On Sun, 15 Mar 2026 at 07:36, Sasha Levin <sashal@kernel.org> wrote:
> On Sat, Mar 14, 2026 at 11:18:22AM -0700, Jakub Kicinski wrote:
> >On Fri, 13 Mar 2026 11:09:10 -0400 Sasha Levin wrote:
> >> This enables static analysis tools to verify userspace API usage at compile
> >> time, test generation based on formal specifications, consistent error handling
> >> validation, automated documentation generation, and formal verification of
> >> kernel interfaces.
> >
> >Could you give some examples? We have machine readable descriptions for
> >Netlink interfaces, we approached syzbot folks and they did not really
> >seem to care for those.
>
> Once the API is in a machine-readable format, we can write formatters to
> output whatever downstream tools need. The kapi tool in the series
> already ships with plain text, JSON, and RST formatters, and adding new
> output formats is straightforward. We don't need to convince the
> syzkaller folks to consume our specs, we can just output them in a
> format that syzkaller already understands.
>
> For example, I have a syzlang formatter that produces the following
> from the sys_read spec in this series:
>
>    # --- read ---
>    # Read data from a file descriptor
>    #
>    # @context process, sleepable
>    #
>    # @capability CAP_DAC_OVERRIDE: Bypass discretionary access control on read permission
>    # @capability CAP_DAC_READ_SEARCH: Bypass read permission checks on regular files
>    #
>    # @error EPERM (-1): Returned by fanotify permission events...
>    # @error EINTR (-4): The call was interrupted by a signal before any data was read.
>    # @error EIO (-5): A low-level I/O error occurred.
>    # @error EBADF (-9): fd is not a valid file descriptor, or fd was not opened for reading.
>    # @error EAGAIN (-11): O_NONBLOCK set and read would block.
>    # @error EACCES (-13): LSM denied the read operation via security_file_permission().
>    # @error EFAULT (-14): buf points outside the accessible address space.
>    # @error EISDIR (-21): fd refers to a directory.
>    # @error EINVAL (-22): fd not suitable for reading, O_DIRECT misaligned, count negative...
>    # @error ENODATA (-61): Data not available in cache...
>    # @error EOVERFLOW (-75): File position plus count would exceed LLONG_MAX.
>    # @error EOPNOTSUPP (-95): Read not supported for this file type...
>    # @error ENOBUFS (-105): Buffer too small for complete notification...

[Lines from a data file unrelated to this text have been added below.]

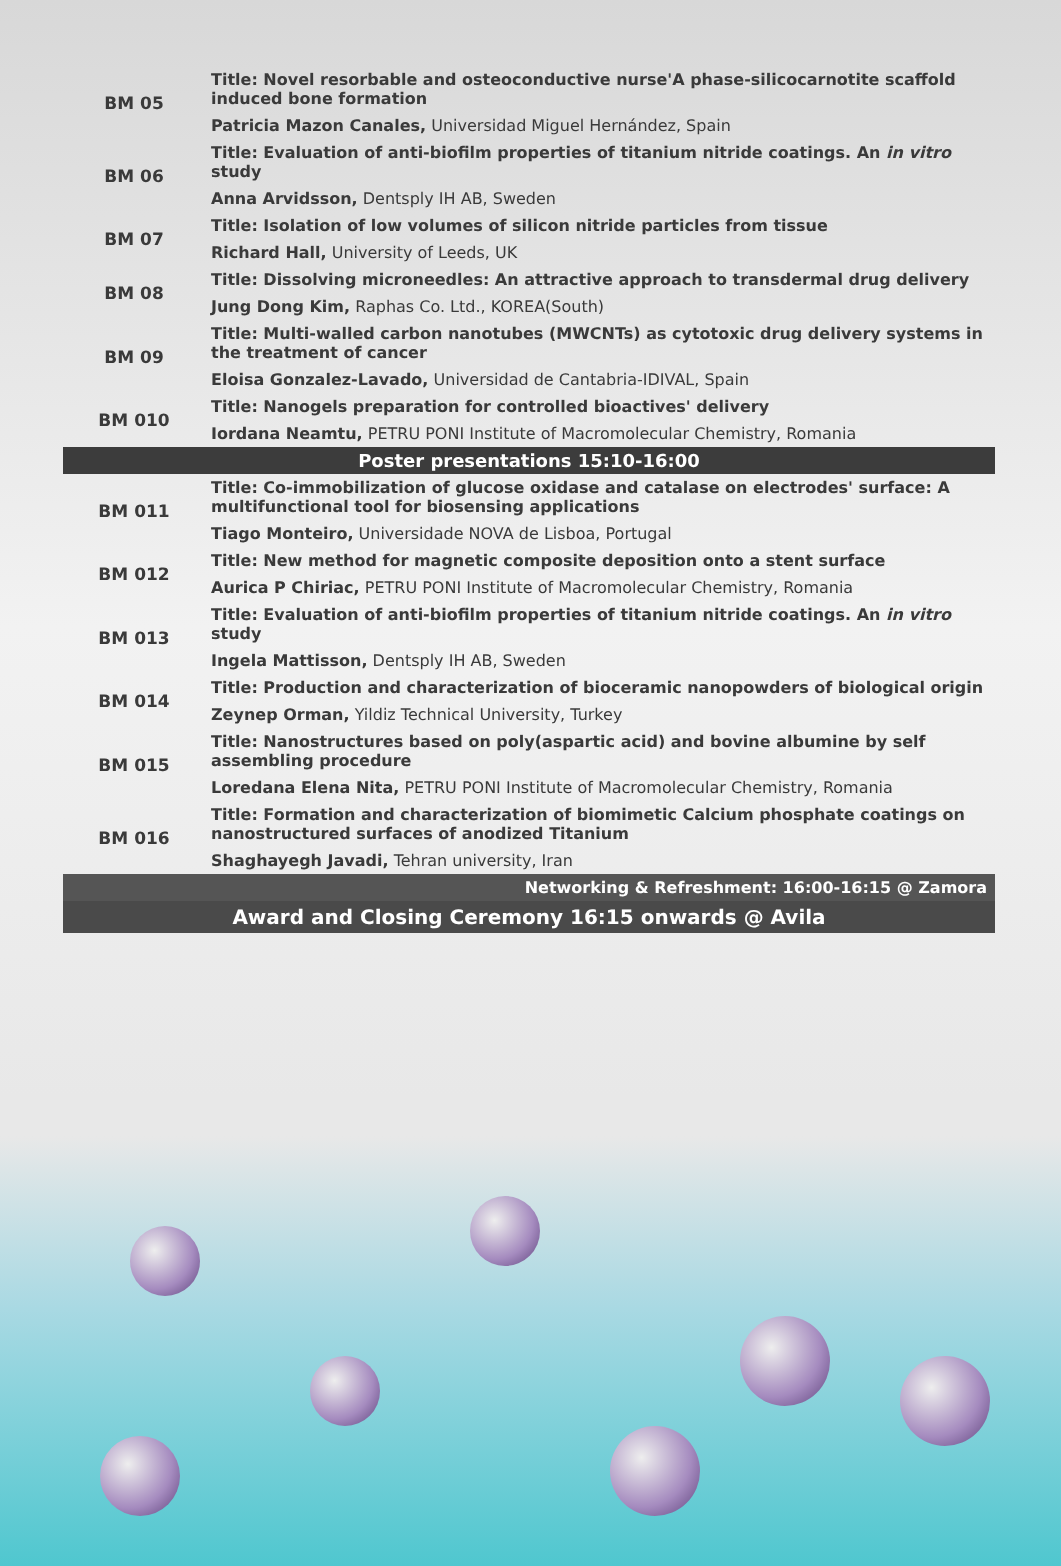| BM 05 | Title: Novel resorbable and osteoconductive nurse'A phase-silicocarnotite scaffold induced bone formation |
| | Patricia Mazon Canales, Universidad Miguel Hernández, Spain |
| BM 06 | Title: Evaluation of anti-biofilm properties of titanium nitride coatings. An in vitro study |
| | Anna Arvidsson, Dentsply IH AB, Sweden |
| BM 07 | Title: Isolation of low volumes of silicon nitride particles from tissue |
| | Richard Hall, University of Leeds, UK |
| BM 08 | Title: Dissolving microneedles: An attractive approach to transdermal drug delivery |
| | Jung Dong Kim, Raphas Co. Ltd., KOREA(South) |
| BM 09 | Title: Multi-walled carbon nanotubes (MWCNTs) as cytotoxic drug delivery systems in the treatment of cancer |
| | Eloisa Gonzalez-Lavado, Universidad de Cantabria-IDIVAL, Spain |
| BM 010 | Title: Nanogels preparation for controlled bioactives' delivery |
| | Iordana Neamtu, PETRU PONI Institute of Macromolecular Chemistry, Romania |
| Poster presentations 15:10-16:00 | |
| BM 011 | Title: Co-immobilization of glucose oxidase and catalase on electrodes' surface: A multifunctional tool for biosensing applications |
| | Tiago Monteiro, Universidade NOVA de Lisboa, Portugal |
| BM 012 | Title: New method for magnetic composite deposition onto a stent surface |
| | Aurica P Chiriac, PETRU PONI Institute of Macromolecular Chemistry, Romania |
| BM 013 | Title: Evaluation of anti-biofilm properties of titanium nitride coatings. An in vitro study |
| | Ingela Mattisson, Dentsply IH AB, Sweden |
| BM 014 | Title: Production and characterization of bioceramic nanopowders of biological origin |
| | Zeynep Orman, Yildiz Technical University, Turkey |
| BM 015 | Title: Nanostructures based on poly(aspartic acid) and bovine albumine by self assembling procedure |
| | Loredana Elena Nita, PETRU PONI Institute of Macromolecular Chemistry, Romania |
| BM 016 | Title: Formation and characterization of biomimetic Calcium phosphate coatings on nanostructured surfaces of anodized Titanium |
| | Shaghayegh Javadi, Tehran university, Iran |
| Networking & Refreshment: 16:00-16:15 @ Zamora | |
| Award and Closing Ceremony 16:15 onwards @ Avila | |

The actual E-values are positive, so I guess you want e.g. -EPERM?

Note that the actual errno values are architecture-specific.
E.g. EOPNOTSUPP can be 45, 95, 122, or 223.

Gr{oetje,eeting}s,

                        Geert

-- 
Geert Uytterhoeven -- There's lots of Linux beyond ia32 -- geert@linux-m68k.org

In personal conversations with technical people, I call myself a hacker. But
when I'm talking to journalists I just say "programmer" or something like that.